88-letnia Łarisa Kronberg-Sobolewska ostatni raz wystąpiła w filmie w 1988 roku. Dlatego pewnie wśród jej największych osiągnięć Związek Filmowców Rosji wymienił udział w operacji radzieckich służb, której ofiarą padł francuski ambasador w Moskwie Maurice Dejean.
Tuż po szkole filmowej w 1955 roku Kronberg zaczęła pracę w wytwórni filmowej „Mosfilm". W tym samym roku zagrała tam w filmie „Wielka rodzina", który otrzymał nagrodę na festiwalu w Cannes dla najlepszego zespołu aktorskiego.

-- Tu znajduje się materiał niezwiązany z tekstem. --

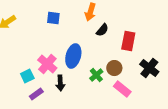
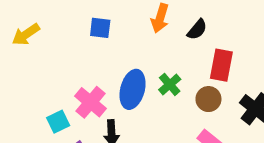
black semicircle: (102, 30) -> (197, 30), moved
brown circle: (114, 68) -> (208, 99), moved
green cross: (96, 75) -> (170, 84), moved

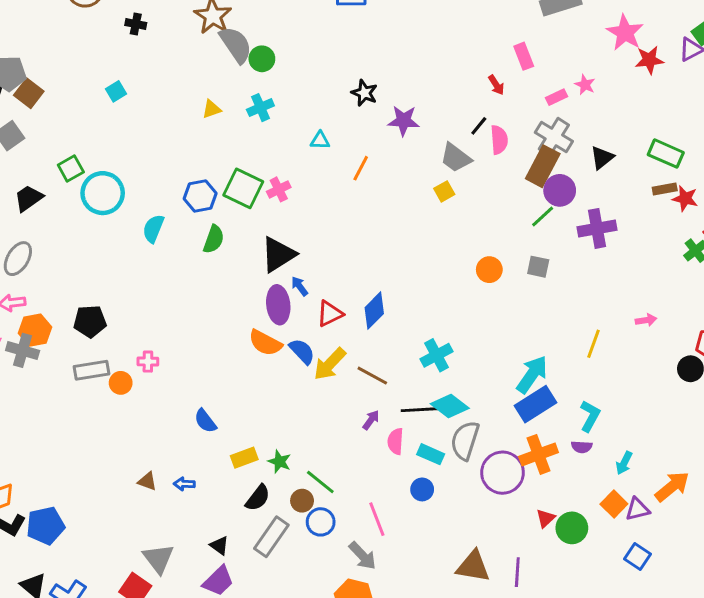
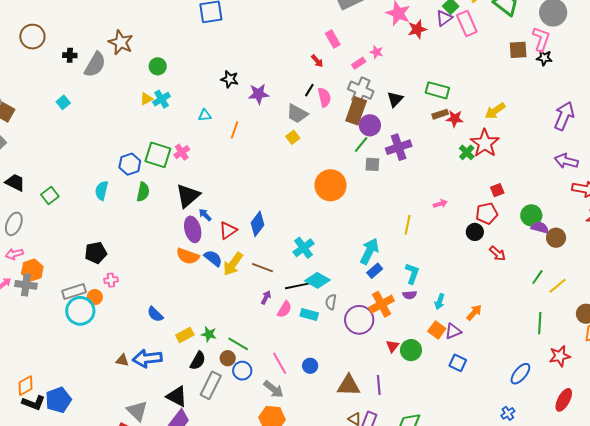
gray semicircle: (236, 45) -> (95, 65), moved, turned 72
yellow triangle: (212, 109) -> (146, 99), moved
green square: (71, 168) -> (50, 196), moved
cyan circle: (103, 193) -> (80, 311), moved
black trapezoid: (29, 198) -> (15, 182), turned 70
gray square: (538, 267) -> (372, 164), moved
orange circle: (489, 270) -> (331, 185), size x1.8
black pentagon: (90, 321) -> (96, 253), moved
blue rectangle: (536, 404) -> (375, 271), size x0.6
gray semicircle: (465, 440) -> (331, 302), size x0.6
pink semicircle: (395, 441) -> (284, 309), turned -144
blue arrow: (184, 484) -> (147, 358), size x2.0
orange arrow: (672, 487) -> (474, 313), size x0.7
blue circle: (422, 489) -> (310, 366), moved
black triangle: (219, 546) -> (177, 396), size x1.6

Prawdopodobnie w przerwach w pracy – na zlecenie świeżo utworzonego KGB – nawiązała znajomość z Dejeanem: doświadczonym, francuskim dyplomatą, ambasadorem w Moskwie i bliskim przyjacielem ówczesnego prezydenta Francji Charlesa de Gaulle'a. W czasie wojny Dejean współpracował z „Wolnymi Francuzami", wtedy w Londynie poznał ich przywódcę.

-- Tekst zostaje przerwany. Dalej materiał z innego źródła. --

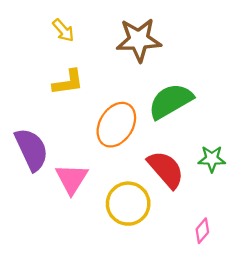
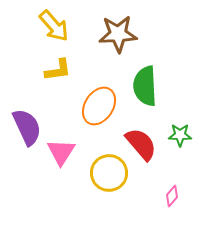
yellow arrow: (63, 30) -> (54, 26), size x1.6
green semicircle: (171, 101) -> (145, 86), turned -63

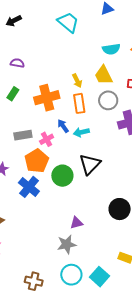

Aktorka nawiązała romans z ambasadorem. W żargonie radzieckich służb takie panie nazywane były „jaskółkami". „Zaciągnięcie dyplomaty do łóżka przez apetyczną blondynkę było dla tej ostatniej łatwym zadaniem" – zauważył jeden z moskiewskich historyków radzieckiego wywiadu.
Podczas jednego ze spotkań, w sytuacji intymnej para została nakryta przez agenta KGB odgrywającego rolę zazdrosnego męża Kronberg. Po gwałtownej scenie, w trakcie której Maurice Dejean oberwał od „rogacza", ambasador – by uniknąć skandalu – zwrócił się o pomoc do swoich moskiewskich przyjaciół. Otrzymał ją w zamian za podjęcie współpracy z KGB jako agent wpływu – ze względu na swoje bliskie kontakty z generałem de Gaullem.